[Annotated element entries]

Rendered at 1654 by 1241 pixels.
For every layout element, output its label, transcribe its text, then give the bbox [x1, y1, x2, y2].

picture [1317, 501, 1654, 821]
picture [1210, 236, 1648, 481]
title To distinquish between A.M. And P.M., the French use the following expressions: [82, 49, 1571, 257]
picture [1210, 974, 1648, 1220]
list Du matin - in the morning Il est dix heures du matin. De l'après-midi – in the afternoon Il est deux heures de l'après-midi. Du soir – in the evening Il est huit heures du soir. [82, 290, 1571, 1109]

### STATED PROBLEM
Copy the records line for line, starting at the very first line and ending at the line that contains "picture [1210, 236, 1648, 481]".

### COMPLETED TASK
Rendered at 1654 by 1241 pixels.
For every layout element, output its label, transcribe its text, then give the bbox [x1, y1, x2, y2].

picture [1317, 501, 1654, 821]
picture [1210, 236, 1648, 481]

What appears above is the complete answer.